Semi-autonomous systems enable advances in Earth Observation

Abstract

The description and characterization of the Earth system is a field that routinely leverages technological advances to improve our understanding of diverse ecosystems. One of the most promising areas of application is the use of autonomous and semi-autonomous platforms in precision agriculture. Such systems are capable of performing data collection, analysis, and decision-making tasks with minimal human intervention. The Hydrology, Agriculture, and Land Observation (HALO) laboratory at KAUST is at the forefront of this technology, employing a combination of satellites, UAVs and most recently - an agile robot from Boston Dynamics - in a semi-autonomous way to analyze and explore a range of ecosystems. A focus of current research is the collection of data for crop phenotyping, carbon accounting, and water-energy-carbon nexus studies. To this end, UAVs are employed to collect high-resolution images of crops from multi-spectral, hyperspectral, thermal, and LiDAR sensors, with the ground-based robot used to complement and augment these datasets. The combination of these platforms provides a more comprehensive and multi-view characterization of the studied system. Future goals aim to integrate collected information into a more intelligent and autonomous framework, allowing individual platforms to perform tasks such as collective exploration, perception, and localization.

 

Biography

Prof.

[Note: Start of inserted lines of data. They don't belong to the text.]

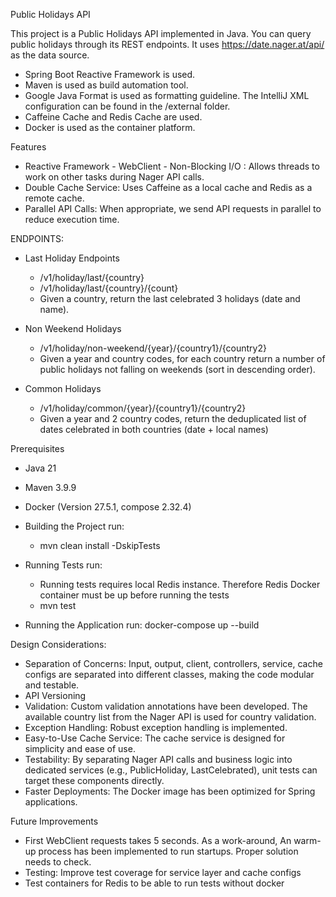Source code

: Public Holidays API

This project is a Public Holidays API implemented in Java. You can query public holidays through its
REST endpoints. It uses https://date.nager.at/api/ as the data source.

- Spring Boot Reactive Framework is used.
- Maven is used as build automation tool.
- Google Java Format is used as formatting guideline. The IntelliJ XML configuration can be found in
  the
  /external folder.
- Caffeine Cache and Redis Cache are used.
- Docker is used as the container platform.

Features

- Reactive Framework - WebClient - Non-Blocking I/O : Allows threads to work on other tasks during
  Nager API calls.
- Double Cache Service: Uses Caffeine as a local cache and Redis as a remote cache.
- Parallel API Calls: When appropriate, we send API requests in parallel to reduce execution time.

ENDPOINTS:

- Last Holiday Endpoints
    - /v1/holiday/last/{country}
    - /v1/holiday/last/{country}/{count}
    - Given a country, return the last celebrated 3 holidays (date and name).

- Non Weekend Holidays
    - /v1/holiday/non-weekend/{year}/{country1}/{country2}
    - Given a year and country codes, for each country return a number of public holidays not
      falling on weekends (sort in descending order).

- Common Holidays
    - /v1/holiday/common/{year}/{country1}/{country2}
    - Given a year and 2 country codes, return the deduplicated list of dates celebrated in both
      countries (date + local names)

Prerequisites

- Java 21
- Maven 3.9.9
- Docker (Version 27.5.1, compose 2.32.4)

- Building the Project run:
    - mvn clean install -DskipTests

- Running Tests run:
    - Running tests requires local Redis instance. Therefore Redis Docker container must be up
      before running the tests
    - mvn test

- Running the Application run:
  docker-compose up --build

Design Considerations:

- Separation of Concerns: Input, output, client, controllers, service, cache configs are separated
  into different classes, making the code modular and testable.
- API Versioning
- Validation: Custom validation annotations have been developed. The available country list from the
  Nager API is used for country validation.
- Exception Handling: Robust exception handling is implemented.
- Easy-to-Use Cache Service: The cache service is designed for simplicity and ease of use.
- Testability: By separating Nager API calls and business logic into dedicated services (e.g.,
  PublicHoliday, LastCelebrated), unit tests can target these components directly.
- Faster Deployments: The Docker image has been optimized for Spring applications.

Future Improvements

- First WebClient requests takes 5 seconds. As a work-around, An warm-up process has been
  implemented to run startups. Proper solution needs to check.
- Testing: Improve test coverage for service layer and cache configs
- Test containers for Redis to be able to run tests without docker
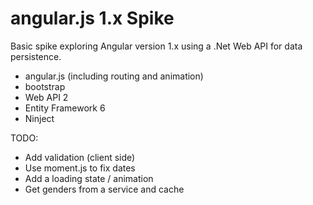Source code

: # angular.js 1.x Spike #
Basic spike exploring Angular version 1.x using a .Net Web API for data persistence.


- angular.js  (including routing and animation)
- bootstrap
- Web API 2
- Entity Framework 6
- Ninject 

TODO:

- Add validation (client side)
- Use moment.js to fix dates
- Add a loading state / animation
- Get genders from a service and cache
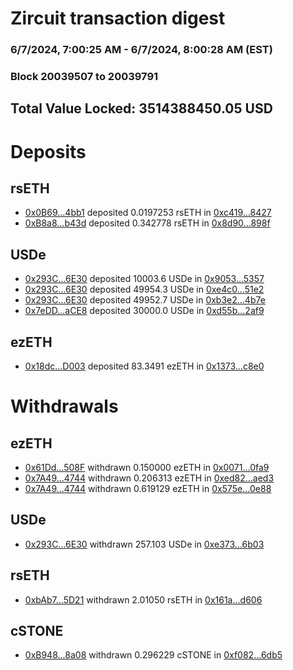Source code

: # Zircuit transaction digest
### 6/7/2024, 7:00:25 AM - 6/7/2024, 8:00:28 AM (EST)
### Block 20039507 to 20039791

## Total Value Locked: 3514388450.05 USD

# Deposits
## rsETH
- [0x0B69...4bb1](https://etherscan.io/address/0x0B693497a9F9A83317502e9b72Fd68812f094bb1) deposited 0.0197253 rsETH in [0xc419...8427](https://etherscan.io/tx/0x0B693497a9F9A83317502e9b72Fd68812f094bb1)
- [0xB8a8...b43d](https://etherscan.io/address/0xB8a88fD47D11319b6A85b02F7Cec3dda2C7Db43d) deposited 0.342778 rsETH in [0x8d90...898f](https://etherscan.io/tx/0xB8a88fD47D11319b6A85b02F7Cec3dda2C7Db43d)
## USDe
- [0x293C...6E30](https://etherscan.io/address/0x293C6937D8D82e05B01335F7B33FBA0c8e256E30) deposited 10003.6 USDe in [0x9053...5357](https://etherscan.io/tx/0x293C6937D8D82e05B01335F7B33FBA0c8e256E30)
- [0x293C...6E30](https://etherscan.io/address/0x293C6937D8D82e05B01335F7B33FBA0c8e256E30) deposited 49954.3 USDe in [0xe4c0...51e2](https://etherscan.io/tx/0x293C6937D8D82e05B01335F7B33FBA0c8e256E30)
- [0x293C...6E30](https://etherscan.io/address/0x293C6937D8D82e05B01335F7B33FBA0c8e256E30) deposited 49952.7 USDe in [0xb3e2...4b7e](https://etherscan.io/tx/0x293C6937D8D82e05B01335F7B33FBA0c8e256E30)
- [0x7eDD...aCE8](https://etherscan.io/address/0x7eDDFB7F6ccef601b7737407a5c88bE16150aCE8) deposited 30000.0 USDe in [0xd55b...2af9](https://etherscan.io/tx/0x7eDDFB7F6ccef601b7737407a5c88bE16150aCE8)
## ezETH
- [0x18dc...D003](https://etherscan.io/address/0x18dc0A403f39452435Ec687b28841FA54984D003) deposited 83.3491 ezETH in [0x1373...c8e0](https://etherscan.io/tx/0x18dc0A403f39452435Ec687b28841FA54984D003)
# Withdrawals
## ezETH
- [0x61Dd...508F](https://etherscan.io/address/0x61Ddc74e67F3256c21668dE061285f76769b508F) withdrawn 0.150000 ezETH in [0x0071...0fa9](https://etherscan.io/tx/0x61Ddc74e67F3256c21668dE061285f76769b508F)
- [0x7A49...4744](https://etherscan.io/address/0x7A493Be5c2ce014cD049Bf178a1ac0Db1B434744) withdrawn 0.206313 ezETH in [0xed82...aed3](https://etherscan.io/tx/0x7A493Be5c2ce014cD049Bf178a1ac0Db1B434744)
- [0x7A49...4744](https://etherscan.io/address/0x7A493Be5c2ce014cD049Bf178a1ac0Db1B434744) withdrawn 0.619129 ezETH in [0x575e...0e88](https://etherscan.io/tx/0x7A493Be5c2ce014cD049Bf178a1ac0Db1B434744)
## USDe
- [0x293C...6E30](https://etherscan.io/address/0x293C6937D8D82e05B01335F7B33FBA0c8e256E30) withdrawn 257.103 USDe in [0xe373...6b03](https://etherscan.io/tx/0x293C6937D8D82e05B01335F7B33FBA0c8e256E30)
## rsETH
- [0xbAb7...5D21](https://etherscan.io/address/0xbAb7901210a28EEF316744a713aeD9036e2C5D21) withdrawn 2.01050 rsETH in [0x161a...d606](https://etherscan.io/tx/0xbAb7901210a28EEF316744a713aeD9036e2C5D21)
## cSTONE
- [0xB948...8a08](https://etherscan.io/address/0xB948Bf0147A952471aE0B880e29f9845675f8a08) withdrawn 0.296229 cSTONE in [0xf082...6db5](https://etherscan.io/tx/0xB948Bf0147A952471aE0B880e29f9845675f8a08)
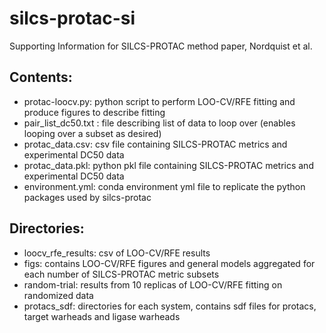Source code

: # silcs-protac-si
Supporting Information for SILCS-PROTAC method paper, Nordquist et al.

## Contents:
* protac-loocv.py: python script to perform LOO-CV/RFE fitting and produce figures to describe fitting
* pair_list_dc50.txt : file describing list of data to loop over (enables looping over a subset as desired)
* protac_data.csv: csv file containing SILCS-PROTAC metrics and experimental DC50 data
* protac_data.pkl: python pkl file containing SILCS-PROTAC metrics and experimental DC50 data
* environment.yml: conda environment yml file to replicate the python packages used by silcs-protac

## Directories:
* loocv_rfe_results: csv of LOO-CV/RFE results
* figs: contains LOO-CV/RFE figures and general models aggregated for each number of SILCS-PROTAC metric subsets
* random-trial: results from 10 replicas of LOO-CV/RFE fitting on randomized data
* protacs_sdf: directories for each system, contains sdf files for protacs, target warheads and ligase warheads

McCabe's research focuses on issues related to water and food security, climate change impacts, precision agriculture, water resources monitoring and modeling, and the novel use of technologies for enhanced Earth system observation. The research undertaken in his group combines models and observations to answer questions on the distribution, variability and exchanges of water at local, regional and global scales, as well as the interactions with vegetation. CubeSats, unmanned aerial vehicles (UAVs) and in-situ monitoring techniques are all employed to monitor terrestrial processes, while a range of modeling and statistical approaches are used to understand and predict system behavior. Improved description and understanding of the water-food nexus is a key objective of his research.